◆ **Description of the task**
Turn all of the data below into a Markdown table with two columns, Row and Entry: Row holds a running number and Entry holds one line of text. Skip the blank lines and omit the picture lines entirely.

◆ **Supplied information**
↓
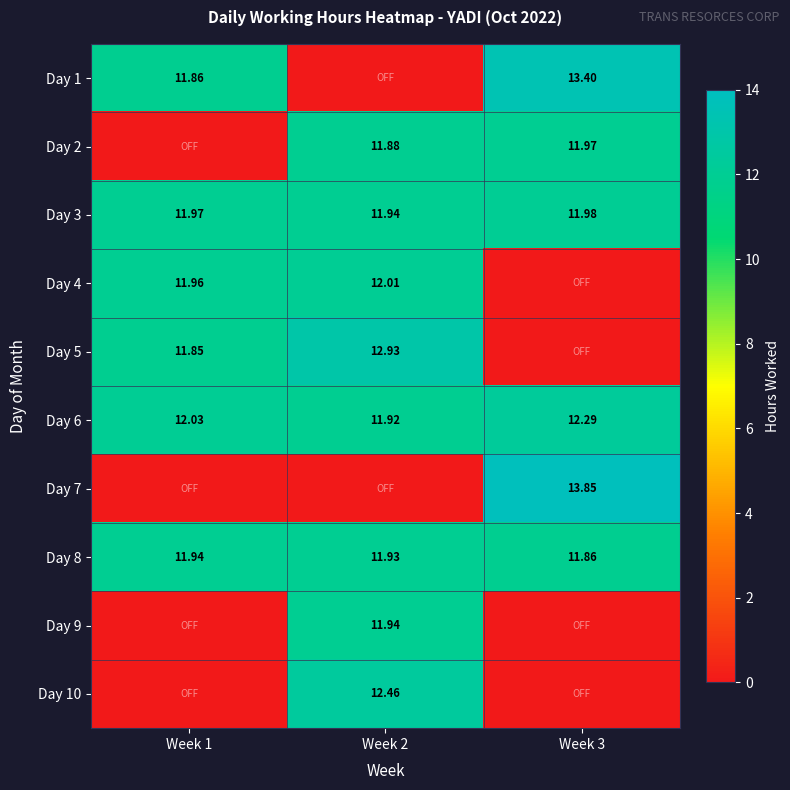

At which label is Day 6 closest to 12?

Week 1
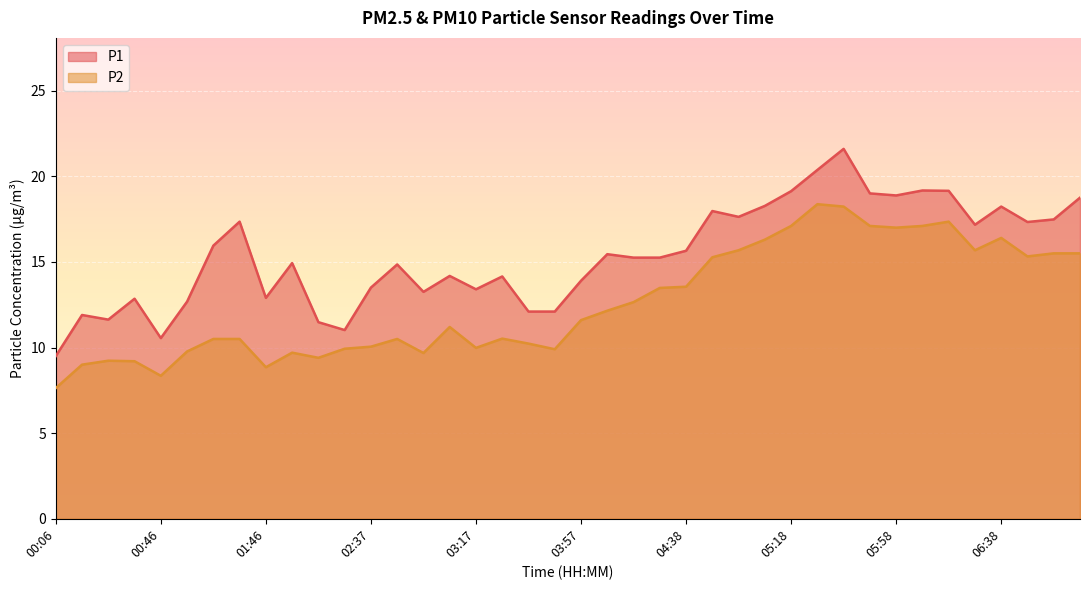

Rank the categories by P2 value from lowest to highest.

00:06, 00:46, 01:46, 00:16, 00:36, 00:26, 02:17, 02:57, 01:56, 00:56, 03:47, 02:27, 03:17, 02:37, 03:37, 01:16, 01:36, 02:47, 03:27, 03:07, 03:57, 04:07, 04:17, 04:28, 04:38, 04:48, 06:48, 06:58, 07:08, 04:58, 06:28, 05:08, 06:38, 05:58, 05:18, 05:48, 06:08, 06:18, 05:38, 05:28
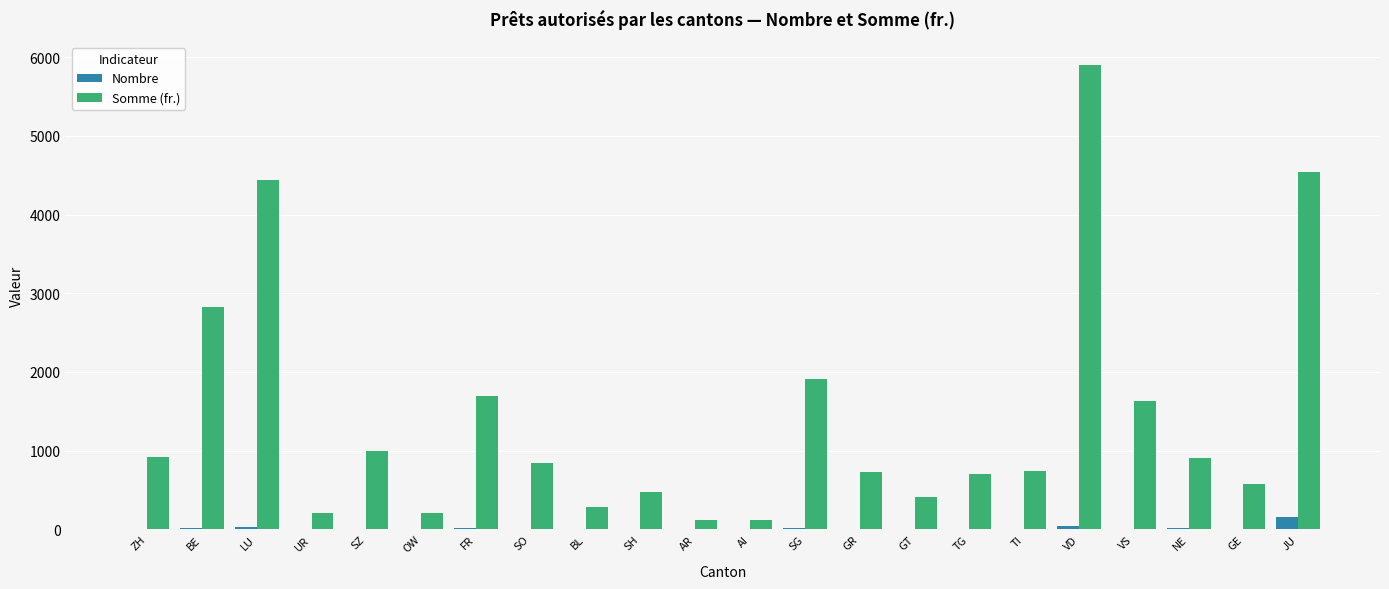

Which category has the highest value in the Somme (fr.) series?

VD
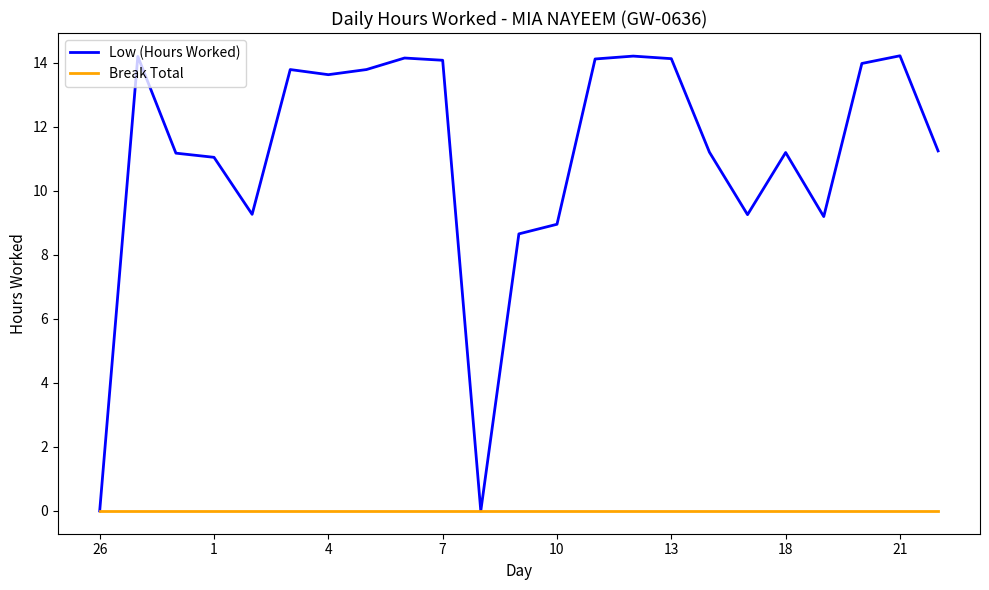

Which series has the largest range (max minus min)?

Low (Hours Worked)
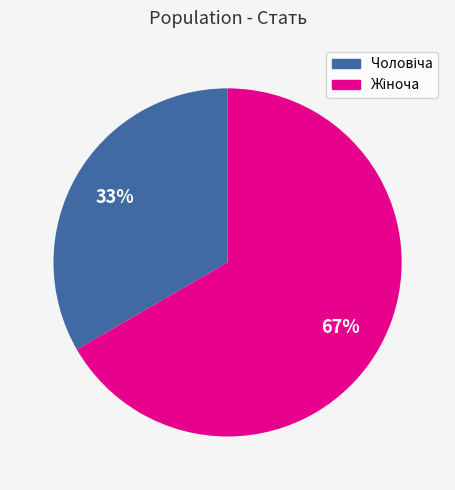

To the nearest percent, what is the average slice percentage?

50%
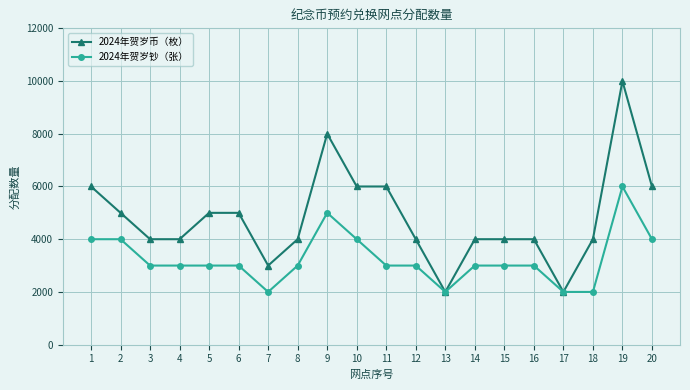

Reading right to left, list all the values displayed in this chart.

2024年贺岁币（枚）: 20=6000	19=10000	18=4000	17=2000	16=4000	15=4000	14=4000	13=2000	12=4000	11=6000	10=6000	9=8000	8=4000	7=3000	6=5000	5=5000	4=4000	3=4000	2=5000	1=6000
2024年贺岁钞（张）: 20=4000	19=6000	18=2000	17=2000	16=3000	15=3000	14=3000	13=2000	12=3000	11=3000	10=4000	9=5000	8=3000	7=2000	6=3000	5=3000	4=3000	3=3000	2=4000	1=4000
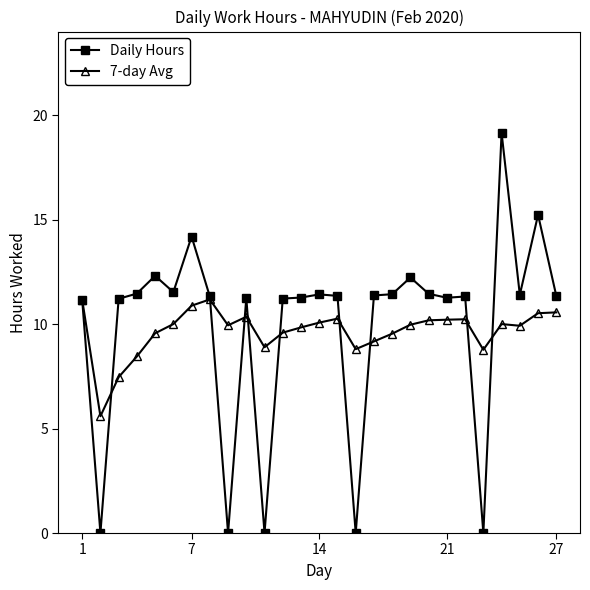

Which series has the widest spread of values?

Daily Hours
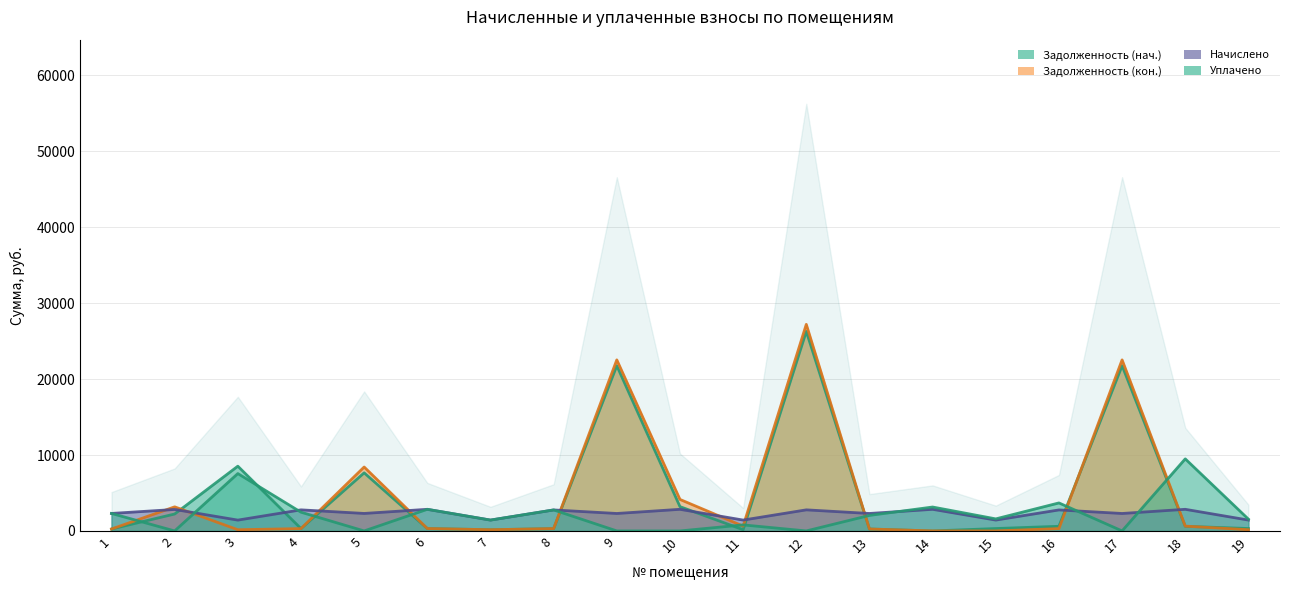

At 2, list the series in order from largest to smallest.

Задолженность (кон.), Начислено, Задолженность (нач.), Уплачено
↑
◆ **Completed task**
| Row | Entry |
|---|---|
| 1 | At which label is Day 6 closest to 12? |
| 2 | Week 1 |
| 3 | Rank the categories by P2 value from lowest to highest. |
| 4 | 00:06, 00:46, 01:46, 00:16, 00:36, 00:26, 02:17, 02:57, 01:56, 00:56, 03:47, 02:27, 03:17, 02:37, 03:37, 01:16, 01:36, 02:47, 03:27, 03:07, 03:57, 04:07, 04:17, 04:28, 04:38, 04:48, 06:48, 06:58, 07:08, 04:58, 06:28, 05:08, 06:38, 05:58, 05:18, 05:48, 06:08, 06:18, 05:38, 05:28 |
| 5 | Which category has the highest value in the Somme (fr.) series? |
| 6 | VD |
| 7 | Which series has the largest range (max minus min)? |
| 8 | Low (Hours Worked) |
| 9 | To the nearest percent, what is the average slice percentage? |
| 10 | 50% |
| 11 | Reading right to left, list all the values displayed in this chart. |
| 12 | 2024年贺岁币（枚）: 20=6000	19=10000	18=4000	17=2000	16=4000	15=4000	14=4000	13=2000	12=4000	11=6000	10=6000	9=8000	8=4000	7=3000	6=5000	5=5000	4=4000	3=4000	2=5000	1=6000 |
| 13 | 2024年贺岁钞（张）: 20=4000	19=6000	18=2000	17=2000	16=3000	15=3000	14=3000	13=2000	12=3000	11=3000	10=4000	9=5000	8=3000	7=2000	6=3000	5=3000	4=3000	3=3000	2=4000	1=4000 |
| 14 | Which series has the widest spread of values? |
| 15 | Daily Hours |
| 16 | At 2, list the series in order from largest to smallest. |
| 17 | Задолженность (кон.), Начислено, Задолженность (нач.), Уплачено |